One option is to purchase additional iCloud storage. Additional iCloud storage is a monthly subscription-you'll pay the fee every month that you continue to use that storage. Additional iCloud storage currently ranges from $.99 to $9.99 a month, depending on how much you need.
You don't need to be limited to just the iCloud, however. Other companies offer cloud-based storage, where you upload your photos to the internet and can download them again when you need them. Google Drive and Dropbox are popular options, but there are many more choices out there, all at different price points. Some also offer iPhone apps, so you can upload directly from your phone without connecting to a computer.
The biggest advantage of using a cloud-based storage system is that you can access your images anywhere that you have an internet connection. Since cloud storage systems are off-site, you won't loose your images to fire, flood or theft. But, most cloud-based storage is paid for by the month, which can add up over time. If you live in a rural area with a slow internet connection, uploading images will also take some time (or use up your data plan if you're not in wi-fi range).

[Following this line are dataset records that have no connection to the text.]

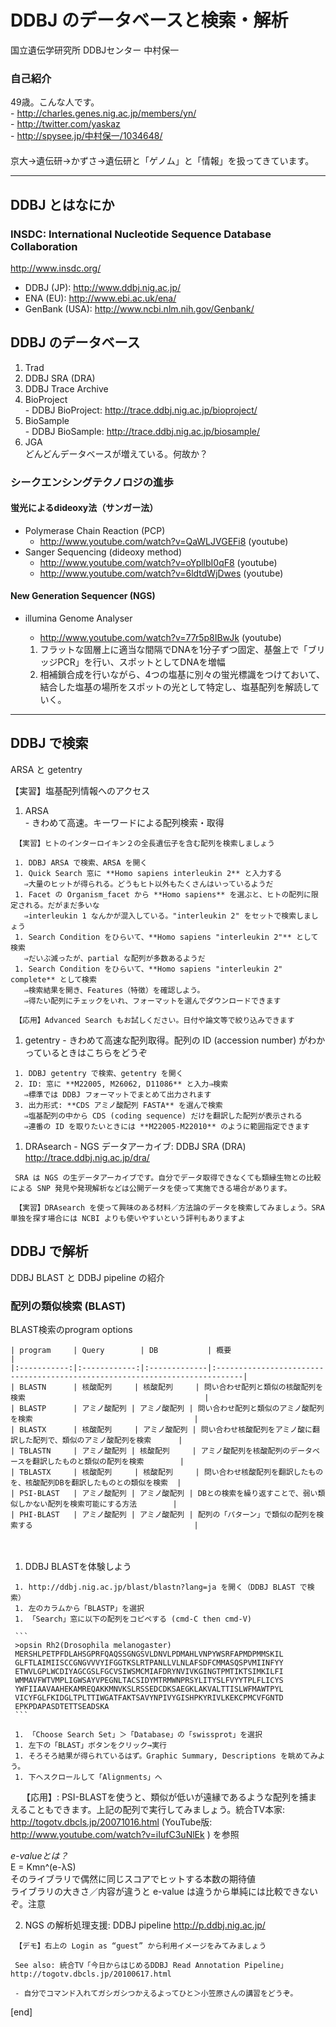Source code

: # DDBJ のデータベースと検索・解析 #

国立遺伝学研究所  DDBJセンター
中村保一
  
### 自己紹介 ###

   49歳。こんな人です。  
     - http://charles.genes.nig.ac.jp/members/yn/  
     - http://twitter.com/yaskaz  
     - http://spysee.jp/中村保一/1034648/  
  　  
     京大→遺伝研→かずさ→遺伝研と「ゲノム」と「情報」を扱ってきています。  

------------------------------

## DDBJ とはなにか ##

### INSDC: International Nucleotide Sequence Database Collaboration ###

http://www.insdc.org/  
   - DDBJ (JP): http://www.ddbj.nig.ac.jp/
   - ENA (EU): http://www.ebi.ac.uk/ena/
   - GenBank (USA): http://www.ncbi.nlm.nih.gov/Genbank/

## DDBJ のデータベース ##

   1. Trad  
   1. DDBJ SRA (DRA)  
   1. DDBJ Trace Archive  
   1. BioProject  
     - DDBJ BioProject: http://trace.ddbj.nig.ac.jp/bioproject/  
   1. BioSample  
     - DDBJ BioSample: http://trace.ddbj.nig.ac.jp/biosample/  
   1. JGA  
   どんどんデータベースが増えている。何故か？

### シークエンシングテクノロジの進歩 ###

#### 蛍光によるdideoxy法（サンガー法） ####

   - Polymerase Chain Reaction (PCP)
     - http://www.youtube.com/watch?v=QaWLJVGEFi8 (youtube)
   - Sanger Sequencing (dideoxy method)
     - http://www.youtube.com/watch?v=oYpllbI0qF8 (youtube)
     - http://www.youtube.com/watch?v=6ldtdWjDwes (youtube)
  
#### New Generation Sequencer (NGS) ####

   - illumina Genome Analyser
     - http://www.youtube.com/watch?v=77r5p8IBwJk (youtube)
  
     1. フラットな固層上に適当な間隔でDNAを1分子ずつ固定、基盤上で「ブリッジPCR」を行い、スポットとしてDNAを増幅  
     2. 相補鎖合成を行いながら、4つの塩基に別々の蛍光標識をつけておいて、結合した塩基の場所をスポットの光として特定し、塩基配列を解読していく。  

------------------------------

## DDBJ で検索 ##

   ARSA と getentry  
  
   【実習】塩基配列情報へのアクセス  

   1. ARSA  
     - きわめて高速。キーワードによる配列検索・取得
     
     【実習】ヒトのインターロイキン２の全長遺伝子を含む配列を検索しましょう  
   
     1. DDBJ ARSA で検索、ARSA を開く  
     1. Quick Search 窓に **Homo sapiens interleukin 2** と入力する  
       ⇒大量のヒットが得られる。どうもヒト以外もたくさんはいっているようだ  
     1. Facet の Organism_facet から **Homo sapiens** を選ぶと、ヒトの配列に限定される。だがまだ多いな
       ⇒interleukin 1 なんかが混入している。"interleukin 2" をセットで検索しましょう  
     1. Search Condition をひらいて、**Homo sapiens "interleukin 2"** として検索  
       ⇒だいぶ減ったが、partial な配列が多数あるようだ  
     1. Search Condition をひらいて、**Homo sapiens "interleukin 2" complete** として検索  
       ⇒検索結果を開き、Features（特徴）を確認しよう。  
       ⇒得たい配列にチェックをいれ、フォーマットを選んでダウンロードできます  
     
     【応用】Advanced Search もお試しください。日付や論文等で絞り込みできます  
   
   1. getentry
     - きわめて高速な配列取得。配列の ID (accession number) がわかっているときはこちらをどうぞ  
     
     1. DDBJ getentry で検索、getentry を開く  
     2. ID: 窓に **M22005, M26062, D11086** と入力⇒検索  
       ⇒標準では DDBJ フォーマットでまとめて出力されます  
     3. 出力形式: **CDS アミノ酸配列 FASTA** を選んで検索  
       ⇒塩基配列の中から CDS (coding sequence) だけを翻訳した配列が表示される  
       ⇒連番の ID を取りたいときには **M22005-M22010** のように範囲指定できます    
   
   1. DRAsearch
     - NGS データアーカイブ: DDBJ SRA (DRA) http://trace.ddbj.nig.ac.jp/dra/  
     
     SRA は NGS の生データアーカイブです。自分でデータ取得できなくても類縁生物との比較による SNP 発見や発現解析などは公開データを使って実施できる場合があります。  
     
     【実習】DRAsearch を使って興味のある材料／方法論のデータを検索してみましょう。SRA 単独を探す場合には NCBI よりも使いやすいという評判もありますよ

## DDBJ で解析 ##

DDBJ BLAST と DDBJ pipeline の紹介

### 配列の類似検索 (BLAST) ###

   BLAST検索のprogram options  

    | program     | Query        | DB           | 概要                                                                        |
    |:-----------:|:------------:|:-------------|:----------------------------------------------------------------------------|
    | BLASTN      | 核酸配列     | 核酸配列     | 問い合わせ配列と類似の核酸配列を検索                                        |
    | BLASTP      | アミノ酸配列 | アミノ酸配列 | 問い合わせ配列と類似のアミノ酸配列を検索                                    |
    | BLASTX      | 核酸配列     | アミノ酸配列 | 問い合わせ核酸配列をアミノ酸に翻訳した配列で、類似のアミノ酸配列を検索      |
    | TBLASTN     | アミノ酸配列 | 核酸配列     | アミノ酸配列を核酸配列のデータベースを翻訳したものと類似の配列を検索        |
    | TBLASTX     | 核酸配列     | 核酸配列     | 問い合わせ核酸配列を翻訳したものを、核酸配列DBを翻訳したものとの類似を検索  |
    | PSI-BLAST   | アミノ酸配列 | アミノ酸配列 | DBとの検索を繰り返すことで、弱い類似しかない配列を検索可能にする方法        |
    | PHI-BLAST   | アミノ酸配列 | アミノ酸配列 | 配列の「パターン」で類似の配列を検索する                                    |
   　


   1. DDBJ BLASTを体験しよう  

     1. http://ddbj.nig.ac.jp/blast/blastn?lang=ja を開く（DDBJ BLAST で検索）
     1. 左のカラムから「BLASTP」を選択
     1. 「Search」窓に以下の配列をコピペする (cmd-C then cmd-V)

     ```
     >opsin Rh2(Drosophila melanogaster)
     MERSHLPETPFDLAHSGPRFQAQSSGNGSVLDNVLPDMAHLVNPYWSRFAPMDPMMSKIL
     GLFTLAIMIISCCGNGVVVYIFGGTKSLRTPANLLVLNLAFSDFCMMASQSPVMIINFYY
     ETWVLGPLWCDIYAGCGSLFGCVSIWSMCMIAFDRYNVIVKGINGTPMTIKTSIMKILFI
     WMMAVFWTVMPLIGWSAYVPEGNLTACSIDYMTRMWNPRSYLITYSLFVYYTPLFLICYS
     YWFIIAAVAAHEKAMREQAKKMNVKSLRSSEDCDKSAEGKLAKVALTTISLWFMAWTPYL
     VICYFGLFKIDGLTPLTTIWGATFAKTSAVYNPIVYGISHPKYRIVLKEKCPMCVFGNTD
     EPKPDAPASDTETTSEADSKA
     ```
  
     1. 「Choose Search Set」＞「Database」の「swissprot」を選択
     1. 左下の「BLAST」ボタンをクリック→実行
     1. そろそろ結果が得られているはず。Graphic Summary, Descriptions を眺めてみよう。
     1. 下へスクロールして「Alignments」へ
  　
   【応用】: PSI-BLASTを使うと、類似が低いが遠縁であるような配列を捕まえることもできます。上記の配列で実行してみましょう。統合TV本家: http://togotv.dbcls.jp/20071016.html (YouTube版: http://www.youtube.com/watch?v=iIufC3uNlEk ) を参照  
  
   *e-valueとは？*  
     E = Kmn^(e-λS)  
     そのライブラリで偶然に同じスコアでヒットする本数の期待値  
     ライブラリの大きさ／内容が違うと e-value は違うから単純には比較できないぞ。注意  

   2. NGS の解析処理支援: DDBJ pipeline http://p.ddbj.nig.ac.jp/  
     
     【デモ】右上の Login as “guest” から利用イメージをみてみましょう  
     
     See also: 統合TV「今日からはじめるDDBJ Read Annotation Pipeline」http://togotv.dbcls.jp/20100617.html  
     
     - 自分でコマンド入れてガシガシつかえるよってひと＞小笠原さんの講習をどうぞ。  

[end]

Another option is to store the images on your computer, or, to prevent filling up your computer, an external hard drive. Unlike cloud storage, the only expense is buying the hard drive-there's no monthly fee. Saving images to an external hard drive also doesn't depend on internet access or speed. But, hard drives are prone to loosing data from a crash or malfunction, as well as disasters like a house fire.
Few people actually print their digital images, but photos are meant to be shared and printing is a great way to do just that. There are many options to print photos, both online and in physical stores. But how do you get the best results when printing iPhone photos? Here are a few tips:
- Keep it at an 8x10 or less. The resolution on the iPhone is enough for an 8x10, but not much bigger. If you print photos larger than an 8x10, you'll degrade the image quality. The iPhone 6 and 6s has a 12 megapixel camera, which offers a resolution large enough to print about a 14 x 9 inch image without any loss in quality.
- If you used the digital zoom to take the picture or cropped the photo in editing, an 8x10 is likely too large. Digital zoom and cropping reduces the resolution, so you'll want to print smaller sizes if you used zoom or cropping.
- Make sure to edit. Before you spend the money to get a physical print of your photos, make sure you're getting the best quality by editing the image with an app.
- If you want to print your photos at home, consider a printer that is compatible with Apple AirPrint. With an AirPrint printer, you can use the share button from your camera roll to print, without having to transfer images to your computer. Without AirPrint, you can upload your photos to your computer and print from iPhoto or another photo management program or photo viewer.
Photography is an art form, and as such, there is always room for improving-even professional photographers continue to learn and fine-tune their work. While you've now mastered the basics, keep working to improve your shots. Share your images with others interested in photography and get constructive criticism. Practice and experiment with different subjects, techniques and lighting. Follow photography blogs to continue to learn new techniques. Consider your own shots with a critical eye and note what you could have done to improve the image.
Keep learning, and your photography will continue to improve.